Out-of-order, base architecture is from 2010, 28nm fabrication process, has some performance/complexity tradeoffs to reduce power consumption and die size (down to 3.1mm^2 from 4.9mm^2) as Jaguar is designed to give tablets a big performance increase, more instructions than previous low-power models (SSE4.x, hardware AES and more), increased floating-point performance over Bobcat, and AMD claims ~15% instructions-per-clock gains over bobcat.
So from the Jaguar architecture, AMD is building two main cores.
- Kabini is for the desktop market and there's already model specifications out there, all with "AMD HD 8xxx" GPUs integrated. The 8xxx series supports Directx 11.1, OpenGL 4.3, and OpenGL ES 3.0 (insert Dolphin mention here). The current models do not have Turbo enabled, though Jaguar itself supports it. TDP is 9-25W.
- Temash is the second core built off Jaguar, and created for low-power environments. TDP is 3.9-9W, one of the publicly-available models will have Turbo (can clock up to 1.4ghz from 1.0), and Temash can be dual or quad-core.
And here's the chart most people have more interest in...

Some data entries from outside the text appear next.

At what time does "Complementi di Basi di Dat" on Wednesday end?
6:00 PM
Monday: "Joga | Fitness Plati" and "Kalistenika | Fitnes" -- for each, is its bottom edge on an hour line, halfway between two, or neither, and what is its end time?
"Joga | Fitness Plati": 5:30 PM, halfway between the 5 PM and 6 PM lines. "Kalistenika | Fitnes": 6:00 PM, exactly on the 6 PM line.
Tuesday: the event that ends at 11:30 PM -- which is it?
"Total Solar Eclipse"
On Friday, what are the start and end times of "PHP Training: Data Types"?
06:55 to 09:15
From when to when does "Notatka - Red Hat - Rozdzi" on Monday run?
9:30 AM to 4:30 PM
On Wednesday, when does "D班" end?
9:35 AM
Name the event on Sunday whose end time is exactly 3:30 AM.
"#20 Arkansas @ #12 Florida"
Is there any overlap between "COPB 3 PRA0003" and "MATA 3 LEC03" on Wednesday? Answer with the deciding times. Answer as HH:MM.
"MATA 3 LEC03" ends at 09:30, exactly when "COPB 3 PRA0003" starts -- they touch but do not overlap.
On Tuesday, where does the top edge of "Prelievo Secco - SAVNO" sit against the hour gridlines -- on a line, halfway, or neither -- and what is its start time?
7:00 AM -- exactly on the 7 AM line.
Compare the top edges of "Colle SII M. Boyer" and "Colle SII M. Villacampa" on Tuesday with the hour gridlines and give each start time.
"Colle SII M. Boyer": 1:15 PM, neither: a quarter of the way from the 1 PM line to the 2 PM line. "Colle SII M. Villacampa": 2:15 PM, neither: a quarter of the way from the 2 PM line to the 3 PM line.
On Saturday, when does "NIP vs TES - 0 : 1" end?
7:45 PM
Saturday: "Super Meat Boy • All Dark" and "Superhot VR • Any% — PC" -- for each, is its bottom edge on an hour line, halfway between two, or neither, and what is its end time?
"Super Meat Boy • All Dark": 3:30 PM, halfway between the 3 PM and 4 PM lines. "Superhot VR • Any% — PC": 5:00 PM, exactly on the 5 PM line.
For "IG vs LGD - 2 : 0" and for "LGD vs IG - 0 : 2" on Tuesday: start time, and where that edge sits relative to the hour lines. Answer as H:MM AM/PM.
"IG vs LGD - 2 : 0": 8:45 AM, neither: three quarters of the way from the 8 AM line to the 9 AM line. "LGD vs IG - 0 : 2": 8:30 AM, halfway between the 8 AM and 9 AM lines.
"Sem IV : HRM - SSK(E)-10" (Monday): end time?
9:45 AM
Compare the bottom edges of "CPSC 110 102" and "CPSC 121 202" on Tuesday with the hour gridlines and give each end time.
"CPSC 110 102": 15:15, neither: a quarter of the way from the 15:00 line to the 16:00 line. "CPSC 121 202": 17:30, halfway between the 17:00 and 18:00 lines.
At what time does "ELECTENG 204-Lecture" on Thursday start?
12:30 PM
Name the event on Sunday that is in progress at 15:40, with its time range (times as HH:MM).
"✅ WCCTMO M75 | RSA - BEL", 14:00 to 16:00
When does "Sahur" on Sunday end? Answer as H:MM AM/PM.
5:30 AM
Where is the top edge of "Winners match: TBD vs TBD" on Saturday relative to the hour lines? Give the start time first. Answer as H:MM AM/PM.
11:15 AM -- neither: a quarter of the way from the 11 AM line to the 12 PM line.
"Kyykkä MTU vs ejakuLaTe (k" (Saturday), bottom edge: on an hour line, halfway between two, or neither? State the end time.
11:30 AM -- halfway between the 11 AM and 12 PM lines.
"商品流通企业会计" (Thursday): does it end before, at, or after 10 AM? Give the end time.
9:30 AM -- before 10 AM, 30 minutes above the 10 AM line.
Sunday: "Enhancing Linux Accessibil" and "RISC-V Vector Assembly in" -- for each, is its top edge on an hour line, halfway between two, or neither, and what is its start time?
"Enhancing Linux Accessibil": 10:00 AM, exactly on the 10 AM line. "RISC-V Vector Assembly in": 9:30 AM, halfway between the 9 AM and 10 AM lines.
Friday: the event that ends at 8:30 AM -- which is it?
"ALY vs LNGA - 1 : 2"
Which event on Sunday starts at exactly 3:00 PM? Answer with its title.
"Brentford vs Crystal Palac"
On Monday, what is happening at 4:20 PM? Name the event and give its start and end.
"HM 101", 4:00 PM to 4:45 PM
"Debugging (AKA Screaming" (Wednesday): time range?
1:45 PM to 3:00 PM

The architecture used currently clocks up to 2.0ghz, most rumors point to clocks of 1.6ghz for both the PS4 and XONE. The PS4 and XONE seem to have similar or even the same CPU specs, but as we've already heard the PS4's going to be using way-higher-clocked RAM, and 50% more GPU cores.
If we knew the specs for the various AMD HD 8xxx cores then we could possibly figure out the closest CPU models for the PS4 and XONE and fill in the missing specs on both sides, but that info doesn't seem available just yet as the cores only commercial launched yesterday, it'll take time for the CPU-Z and GPU-Z databases to mark all the exact differences between the models... and that also assumes that the PS4 and XONE would be using the integrated GPUs and not a separate dedicated chip (the XONE motherboard appears to have no expansions cards so the GPU is either the on-die CPU one or somewhere else on the motherboard).
Also for anybody that's still holding out hopes for 360 BC on the XONE...
The move away from PowerPC to 64-bit x86 cores means the One breaks backwards compatibility with all Xbox 360 titles. Microsoft won’t be pursuing any sort of a backwards compatibility strategy, although if a game developer wanted to it could port an older title to the new console. Interestingly enough, the first Xbox was also an x86 design - from a hardware/ISA standpoint the new Xbox One is backwards compatible with its grandfather, although Microsoft would have to enable that as a feature in software - something that’s quite unlikely.